30 January 2018

Zimbabwe: Govt Seeks Diamond Sector Investors

THE Zimbabwe Consolidated Diamond Company is working on a structure to lure private investors back into the diamond mining industry after Government ordered companies that have been operating in Marange to vacate in 2016, as their licenses had expired

Government is working on amendments to the Indigenisation and Economic Empowerment Act to limit the 51 /49 percent shareholding requirement to only two minerals, diamonds and platinum. The Government in 2015 did not renew licences of private players in the diamond mining industry after realising that the Treasury had not accrued meaningful revenues from the industry. ZCDC was subsequently issued with exclusive mining rights in Marange. A source with the knowledge of the matter said ZCDC was working on a structure to attract investment.

"The Government wants partners to help fully exploit the potential in the diamond industry just like in all other sectors of the economy but the difference here is we want legislative protection to retain control as highlighted by Minister (of Finance and Economic Planning Patrick) Chinamasa," said the source who declined to be named.

"Government has already invested extensively in diamonds through the RBZ (Reserve Bank of Zimbabwe) which last year pumped $80 million into the ZCDC operations and Government's desire is for all this to be taken care of in the envisaged partnerships."

Zimbabwe is this year expected to produce three million carats of diamonds up from 1,8 million carats last year, according to Mines and Mining Development Minister Winston Chitando. In 2016, ZCDC produced 961 000 carats which increased to 1,8 million carats in 2017, he said.

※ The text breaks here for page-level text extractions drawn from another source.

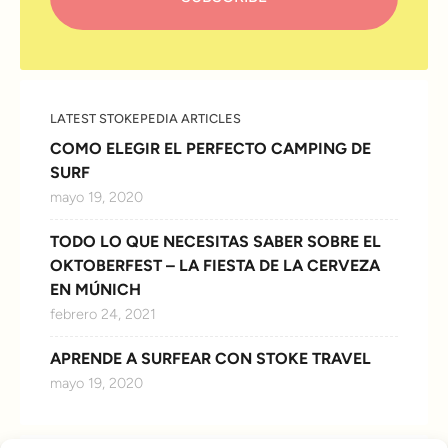
LATEST STOKEPEDIA ARTICLES
COMO ELEGIR EL PERFECTO CAMPING DE
SURF
mayo 19, 2020
TODO LO QUE NECESITAS SABER SOBRE EL
OKTOBERFEST – LA FIESTA DE LA CERVEZA
EN MÚNICH
febrero 24, 2021
APRENDE A SURFEAR CON STOKE TRAVEL
mayo 19, 2020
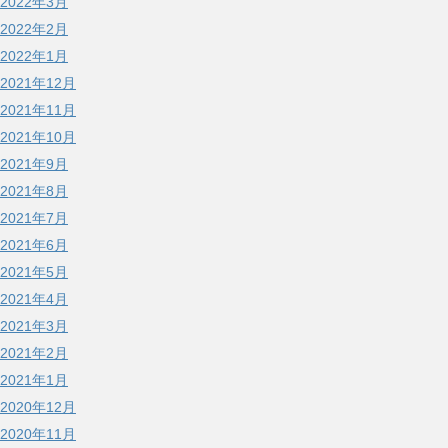
2022年3月
2022年2月
2022年1月
2021年12月
2021年11月
2021年10月
2021年9月
2021年8月
2021年7月
2021年6月
2021年5月
2021年4月
2021年3月
2021年2月
2021年1月
2020年12月
2020年11月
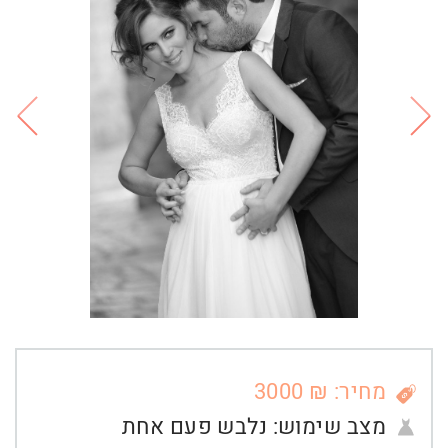
מחיר: ₪ 3000
מצב שימוש:
נלבש פעם אחת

At peak in 2012, Zimbabwe's diamond sector produced 12 million carats. Meanwhile ZCDC has dismissed reports that new diamond deposits have been discovered in Chiredzi.

Hundreds of illegal miners descended on Chiredzi following reports that some panners had picked diamonds in the area. "ZCDC being a mandated diamond mining company in Zimbabwe sent a team of Geologists to investigate whether they are real diamonds and to assess the potential of the geology of the area to host diamonds," said Dr Mpofu.

"The stones are not diamonds but quartz ranging from clear, milky quartz with iron stains to smoky quartz. The quartz averaged 10mm in size, the dolerite on the surface has a honeycomb structure with quartz growth inside. The geological formation of the area is not kimberlitic but amygdaloidal basalt or dolerite which do not host diamonds," he said.